Today we affirm that opinion.

Unlike the family leave policies at issue in Hibbs, there is no similar pattern of documented State discrimination in the administration of self-care or sick leave policies.

At the time of the FL -- FMLA's enactment over 96% of the states had sick leave policies.

There is little indication these policies granted women and men unequal amounts of leave whether these policies did not permit women to take leave for pregnancy-related illnesses, because the self-care provision did not respond to a well-documented pattern of constitutional violations on the part of the states and because the provision is not congruent and proportional to any identified pattern of constitutional violations, the self-care provision is not a valid abrogation of the States' immunity from suit for damages nor is there much to support petitioner's theory that the self-care provision is necessary to make the family-care provisions work.

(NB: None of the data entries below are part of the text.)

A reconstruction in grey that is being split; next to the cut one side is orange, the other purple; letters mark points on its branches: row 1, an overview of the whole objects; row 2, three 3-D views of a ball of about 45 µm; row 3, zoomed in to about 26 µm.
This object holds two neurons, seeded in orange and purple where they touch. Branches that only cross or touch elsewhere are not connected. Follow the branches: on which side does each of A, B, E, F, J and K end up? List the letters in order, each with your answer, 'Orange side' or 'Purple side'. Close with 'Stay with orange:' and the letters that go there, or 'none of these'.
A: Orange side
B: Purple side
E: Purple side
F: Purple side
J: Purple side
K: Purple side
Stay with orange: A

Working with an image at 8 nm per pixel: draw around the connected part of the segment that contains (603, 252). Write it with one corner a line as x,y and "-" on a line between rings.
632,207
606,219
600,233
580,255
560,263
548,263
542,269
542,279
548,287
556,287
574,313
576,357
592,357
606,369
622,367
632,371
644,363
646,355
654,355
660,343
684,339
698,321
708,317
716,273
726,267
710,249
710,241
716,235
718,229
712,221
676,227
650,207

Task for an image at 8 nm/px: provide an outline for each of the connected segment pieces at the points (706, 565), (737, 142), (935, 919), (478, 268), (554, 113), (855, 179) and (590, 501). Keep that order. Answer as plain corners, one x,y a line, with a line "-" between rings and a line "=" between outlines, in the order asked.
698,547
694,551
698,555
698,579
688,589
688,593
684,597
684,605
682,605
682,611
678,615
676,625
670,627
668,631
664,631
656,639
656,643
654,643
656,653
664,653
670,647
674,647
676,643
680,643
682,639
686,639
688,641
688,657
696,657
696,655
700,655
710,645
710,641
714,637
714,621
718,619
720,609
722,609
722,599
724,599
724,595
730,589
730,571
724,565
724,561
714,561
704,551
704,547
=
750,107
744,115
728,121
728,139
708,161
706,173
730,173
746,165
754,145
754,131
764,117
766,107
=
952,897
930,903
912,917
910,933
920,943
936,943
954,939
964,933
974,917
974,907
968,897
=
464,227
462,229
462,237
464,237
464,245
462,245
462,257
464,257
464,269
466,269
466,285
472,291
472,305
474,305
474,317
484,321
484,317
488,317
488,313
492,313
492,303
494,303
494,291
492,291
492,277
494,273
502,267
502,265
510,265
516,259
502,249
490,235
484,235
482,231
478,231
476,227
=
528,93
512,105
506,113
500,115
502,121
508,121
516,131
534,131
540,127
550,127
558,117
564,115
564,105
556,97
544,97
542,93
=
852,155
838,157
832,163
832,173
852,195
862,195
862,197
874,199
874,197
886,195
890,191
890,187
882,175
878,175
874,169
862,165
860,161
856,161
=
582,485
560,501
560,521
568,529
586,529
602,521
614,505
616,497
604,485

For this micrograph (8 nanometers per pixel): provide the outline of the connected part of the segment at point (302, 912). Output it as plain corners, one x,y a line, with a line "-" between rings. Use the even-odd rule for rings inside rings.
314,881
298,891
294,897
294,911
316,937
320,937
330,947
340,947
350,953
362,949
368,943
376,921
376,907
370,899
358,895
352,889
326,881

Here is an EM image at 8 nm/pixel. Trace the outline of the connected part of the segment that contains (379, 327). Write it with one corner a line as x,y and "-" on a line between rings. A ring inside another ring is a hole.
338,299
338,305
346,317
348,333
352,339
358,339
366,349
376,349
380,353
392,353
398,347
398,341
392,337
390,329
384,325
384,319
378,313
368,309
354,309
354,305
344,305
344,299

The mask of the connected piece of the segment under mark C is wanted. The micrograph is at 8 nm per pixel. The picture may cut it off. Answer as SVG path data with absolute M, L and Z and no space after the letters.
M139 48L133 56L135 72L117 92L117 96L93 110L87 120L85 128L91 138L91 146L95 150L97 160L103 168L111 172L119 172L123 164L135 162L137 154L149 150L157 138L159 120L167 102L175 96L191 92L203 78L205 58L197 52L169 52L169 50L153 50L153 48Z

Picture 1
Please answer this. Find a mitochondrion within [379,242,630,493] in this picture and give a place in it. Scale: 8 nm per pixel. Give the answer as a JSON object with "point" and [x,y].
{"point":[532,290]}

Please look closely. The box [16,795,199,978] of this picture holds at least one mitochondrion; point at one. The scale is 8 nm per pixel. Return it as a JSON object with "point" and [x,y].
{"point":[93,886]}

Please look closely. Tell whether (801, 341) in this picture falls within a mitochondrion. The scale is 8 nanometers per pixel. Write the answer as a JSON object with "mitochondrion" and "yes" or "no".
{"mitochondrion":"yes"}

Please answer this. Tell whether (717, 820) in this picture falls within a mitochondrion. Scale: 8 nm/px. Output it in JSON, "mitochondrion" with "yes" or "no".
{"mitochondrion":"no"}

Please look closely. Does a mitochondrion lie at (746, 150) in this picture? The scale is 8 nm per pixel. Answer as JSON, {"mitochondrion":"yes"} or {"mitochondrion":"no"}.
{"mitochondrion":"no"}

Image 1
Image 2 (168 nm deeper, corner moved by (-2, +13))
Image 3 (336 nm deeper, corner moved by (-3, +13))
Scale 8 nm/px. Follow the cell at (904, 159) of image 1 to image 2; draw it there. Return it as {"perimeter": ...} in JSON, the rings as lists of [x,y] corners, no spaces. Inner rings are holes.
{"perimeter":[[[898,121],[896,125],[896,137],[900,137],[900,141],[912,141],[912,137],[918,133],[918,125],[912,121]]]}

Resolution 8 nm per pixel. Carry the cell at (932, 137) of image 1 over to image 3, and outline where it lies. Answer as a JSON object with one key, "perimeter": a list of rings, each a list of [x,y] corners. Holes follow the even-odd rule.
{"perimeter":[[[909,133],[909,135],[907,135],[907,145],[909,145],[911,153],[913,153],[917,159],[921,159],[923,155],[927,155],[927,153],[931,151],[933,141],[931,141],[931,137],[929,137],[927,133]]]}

That the provision offers some women a benefit does not sustain it.

Congress may not subject to suits the States, to suits for damages for a comprehensive regulatory scheme without demonstrating how the entire regulatory scheme is congruent and proportional to an identified pattern of constitutional violations.

The judgment of the Court of Appeals is affirmed.

Justice Thomas has filed a concurring opinion.

Justice Scalia has filed an opinion concurring in the judgment.

Justice Ginsburg has filed a dissenting opinion in which Justice Breyer, Sotamayor, and Kagan join.